## Work to complete
Put the data from its first line through the line containing "14: (456, 218)", both included, into a JSON list of strings with one string per line, leaving out blank lines.

┌─ Data for this exercise

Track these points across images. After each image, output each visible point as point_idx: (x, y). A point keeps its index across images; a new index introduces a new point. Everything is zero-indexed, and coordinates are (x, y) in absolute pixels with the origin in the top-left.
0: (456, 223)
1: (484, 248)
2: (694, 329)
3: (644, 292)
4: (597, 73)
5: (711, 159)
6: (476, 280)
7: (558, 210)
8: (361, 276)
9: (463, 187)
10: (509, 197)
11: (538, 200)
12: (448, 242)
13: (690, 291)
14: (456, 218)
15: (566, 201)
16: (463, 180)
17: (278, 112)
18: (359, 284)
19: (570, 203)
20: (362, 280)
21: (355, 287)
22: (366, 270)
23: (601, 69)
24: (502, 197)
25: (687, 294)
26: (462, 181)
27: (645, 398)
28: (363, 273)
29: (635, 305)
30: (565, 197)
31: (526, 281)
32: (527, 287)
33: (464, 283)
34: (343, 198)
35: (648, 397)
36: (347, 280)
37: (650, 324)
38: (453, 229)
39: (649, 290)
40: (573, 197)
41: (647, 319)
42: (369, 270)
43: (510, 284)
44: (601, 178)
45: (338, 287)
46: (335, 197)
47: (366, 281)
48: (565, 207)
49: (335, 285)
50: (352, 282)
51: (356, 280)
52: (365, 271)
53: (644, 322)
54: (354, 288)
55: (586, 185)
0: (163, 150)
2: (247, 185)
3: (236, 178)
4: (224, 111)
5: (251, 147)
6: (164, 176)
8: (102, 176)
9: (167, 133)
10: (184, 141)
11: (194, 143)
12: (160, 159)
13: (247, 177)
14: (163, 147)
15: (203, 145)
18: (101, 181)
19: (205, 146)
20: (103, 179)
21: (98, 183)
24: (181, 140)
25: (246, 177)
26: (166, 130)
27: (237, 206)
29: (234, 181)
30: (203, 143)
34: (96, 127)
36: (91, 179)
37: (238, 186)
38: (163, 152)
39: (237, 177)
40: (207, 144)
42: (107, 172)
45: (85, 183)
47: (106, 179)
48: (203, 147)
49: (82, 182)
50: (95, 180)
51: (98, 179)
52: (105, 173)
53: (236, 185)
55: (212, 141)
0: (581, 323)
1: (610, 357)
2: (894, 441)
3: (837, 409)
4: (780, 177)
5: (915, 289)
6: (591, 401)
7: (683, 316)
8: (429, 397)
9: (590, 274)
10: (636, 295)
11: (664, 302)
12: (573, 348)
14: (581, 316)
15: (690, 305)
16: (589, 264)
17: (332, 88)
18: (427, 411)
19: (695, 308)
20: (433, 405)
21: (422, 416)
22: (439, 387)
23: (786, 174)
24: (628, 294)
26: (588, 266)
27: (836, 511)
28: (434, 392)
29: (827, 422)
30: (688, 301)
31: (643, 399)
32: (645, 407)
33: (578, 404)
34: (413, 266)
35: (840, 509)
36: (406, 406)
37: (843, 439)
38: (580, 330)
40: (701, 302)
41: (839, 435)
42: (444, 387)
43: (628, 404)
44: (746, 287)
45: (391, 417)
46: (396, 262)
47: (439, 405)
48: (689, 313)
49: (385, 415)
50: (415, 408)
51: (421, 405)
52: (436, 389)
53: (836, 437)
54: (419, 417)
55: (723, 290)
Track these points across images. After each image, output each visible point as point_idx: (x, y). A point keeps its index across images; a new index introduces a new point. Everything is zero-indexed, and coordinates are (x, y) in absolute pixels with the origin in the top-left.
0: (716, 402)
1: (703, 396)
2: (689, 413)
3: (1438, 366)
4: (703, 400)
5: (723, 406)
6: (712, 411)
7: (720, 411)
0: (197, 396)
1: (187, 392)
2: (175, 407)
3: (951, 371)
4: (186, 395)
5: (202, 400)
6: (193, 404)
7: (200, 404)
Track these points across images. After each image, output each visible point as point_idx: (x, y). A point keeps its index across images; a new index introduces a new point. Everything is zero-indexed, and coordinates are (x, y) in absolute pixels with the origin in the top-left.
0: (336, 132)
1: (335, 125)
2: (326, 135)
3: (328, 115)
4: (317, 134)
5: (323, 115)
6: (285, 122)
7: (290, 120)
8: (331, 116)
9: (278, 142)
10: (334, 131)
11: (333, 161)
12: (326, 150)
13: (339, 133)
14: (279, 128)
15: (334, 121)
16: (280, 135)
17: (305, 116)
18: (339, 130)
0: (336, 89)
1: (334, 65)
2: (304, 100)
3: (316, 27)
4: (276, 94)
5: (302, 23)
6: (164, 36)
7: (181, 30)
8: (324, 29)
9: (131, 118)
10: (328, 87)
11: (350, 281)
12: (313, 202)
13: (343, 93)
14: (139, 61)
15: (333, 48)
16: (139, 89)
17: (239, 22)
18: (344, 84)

└─

## Reply to the exercise
[
  "Track these points across images. After each image, output each visible point as point_idx: (x, y). A point keeps its index across images; a new index introduces a new point. Everything is zero-indexed, and coordinates are (x, y) in absolute pixels with the origin in the top-left.",
  "0: (456, 223)",
  "1: (484, 248)",
  "2: (694, 329)",
  "3: (644, 292)",
  "4: (597, 73)",
  "5: (711, 159)",
  "6: (476, 280)",
  "7: (558, 210)",
  "8: (361, 276)",
  "9: (463, 187)",
  "10: (509, 197)",
  "11: (538, 200)",
  "12: (448, 242)",
  "13: (690, 291)",
  "14: (456, 218)"
]